# REQUIRED ACTION
Rewrite the items from the line that contains "What is the spread" through the end of the records, changing "tallest" to "highest" and keeping everything else the same. Omit the pictures from your answer.
### EXTRACTED ENTRIES
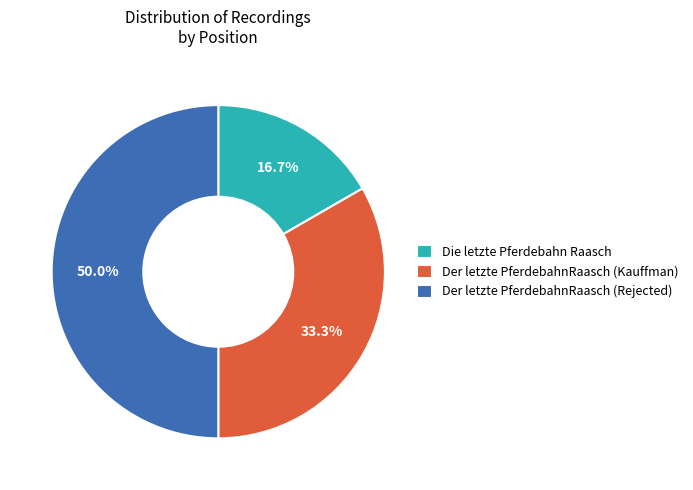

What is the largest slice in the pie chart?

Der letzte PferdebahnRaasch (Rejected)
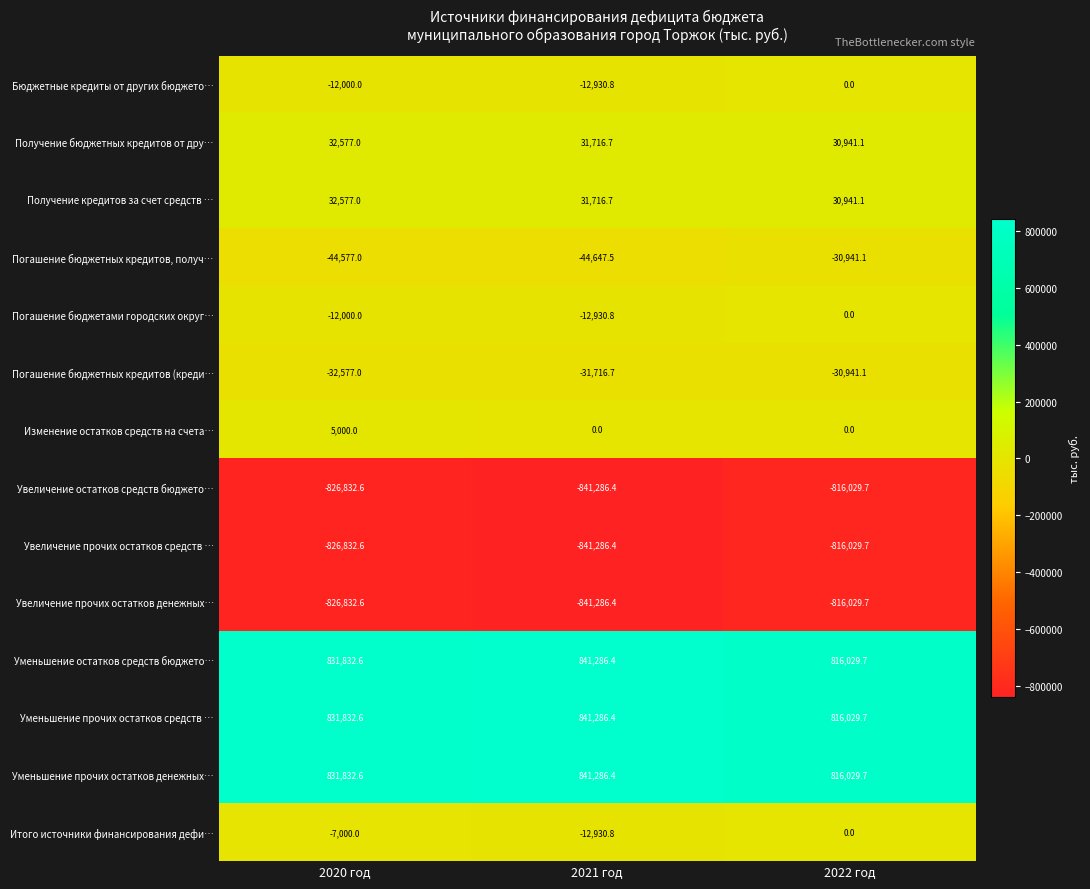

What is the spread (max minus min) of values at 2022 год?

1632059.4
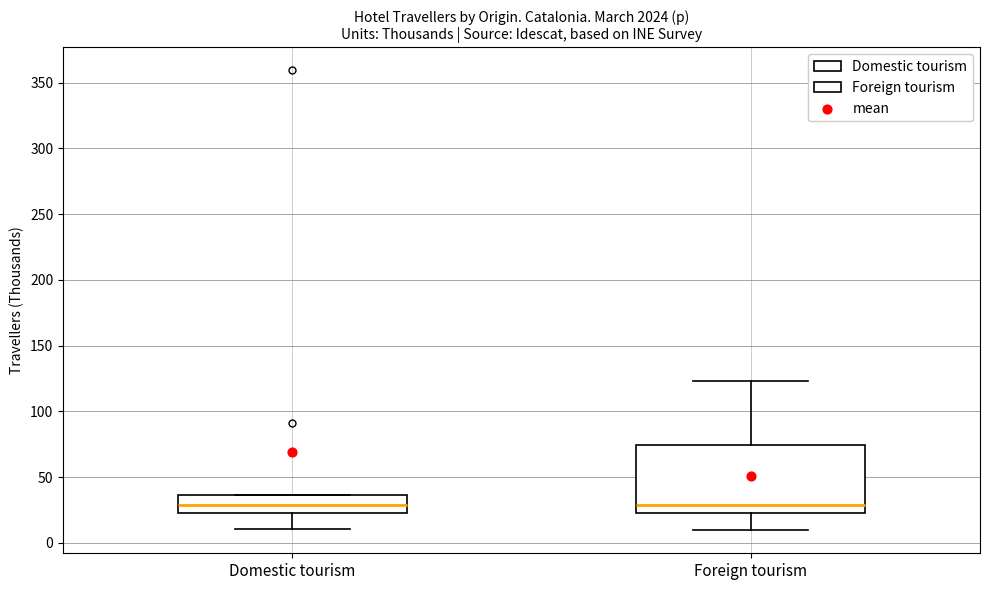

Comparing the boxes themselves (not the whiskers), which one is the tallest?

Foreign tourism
######
# ANSWER TO THIS EXERCISE
What is the spread (max minus min) of values at 2022 год?

1632059.4

Comparing the boxes themselves (not the whiskers), which one is the highest?

Foreign tourism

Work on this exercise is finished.